There is, however, one critical component missing to that description: What is the “cement” which will ensure that this all is possible. When reading Neil’s paper, two stories, recently shared by friends of mine came to mind. In one, my friend has been a part of a consultancy group based on similar principles as those reported by Neil. To start, there was a lot of enthusiasm from the part of those joining this rebellious bunch, but little by little the joy faded away… The financial and legal owners, were viewed as “more equal than the others” and started to assume that “feeding work” was a sufficient “deal” to keep the members of their community happy and engaged. The limitation of such a system became more and more evident… There was no “emotional ownership” from the team and tehs atr performers, those who easily could find work elsewhere through their talent left, disillusioned. The other example was about a sort of Business School and seemed even closer to the agency described by Neil: their original business model made it that they had very few permanent faculty, for the good reasons mentioned above, ie. Having a permanent access to the best talents, forcing them to continuously re-invent themselves or otherwise become obsolete, and, last but not least, not having to carry the huge burden of expensive faculty salaries. One of the biggest challenge for that institution was to ensure that its faculty wouldn’t feel nor behave like “hired guns”, delivering their course and running away (sometimes with the institution’s clients)… The place was apparently magnificent but as our friend reported, the feeling of community was missing: “Professors” would happily bump into each other but by accident, lots of new creative ideas and promises of co-creation would see the day around a coffee break or a lunch but prematurely die by the end of it, by lack of commitment to a common dream…
So what do “communities” like LEGO, Wikipedia, Linux, or the Mozilla Foundation manage to attract, retain, engage and make vibrant and virtual communities live and support their vision around the world? It isn’t enough to enable it through technology, working from home and other gadgets… It takes something more subtle at the Pathos level:
- They create a Purpose driven community: People supporting such organizations almost follow a cult (like the scouts, Salvation Army, cults and football teams, nothing new!). They know that their license to operate is intimately linked to a few rules and beliefs around their communities. They engage them on a powerful Purpose and ensure they do not betray them on it.
- Relational not transactional: In the two failures examples that were reported to me, one thing struck me: in both cases the institutions and their leaders had let drift the dream and purpose into becoming a transaction: You come and deliver, we pay you… This is miles away from the way a company like LEGO treats its several thousands of aficionados. Arsenal Football Club, has decided to offer a free entrance to the game they would choose to the fans that came all the way to Manchester and see the historical humiliation of their team (8-2) by Manchester United this past month… To be relational is to value first of all the relationship and the person.
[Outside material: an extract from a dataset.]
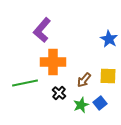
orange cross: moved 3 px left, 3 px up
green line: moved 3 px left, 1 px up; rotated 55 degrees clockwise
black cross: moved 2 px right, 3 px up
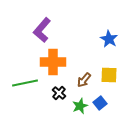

To be transaction is to be focused on the transaction at the basis of our relation… full stop. Guess which one is best at the time of building a vibrant community?
Meg Wheatley summarized this in such an elegant way: “When we insist on obedience, we will never gain it for long, and we only gain it at the cost of what we wanted the most : loyalty, intelligence and responsiveness”
I hope you liked this glimpse of the future offered by Neil Perkin. I certainly did.
A blessed week home in order to prepare for five full weeks of work (with just one day off) straight after… Have a great week all!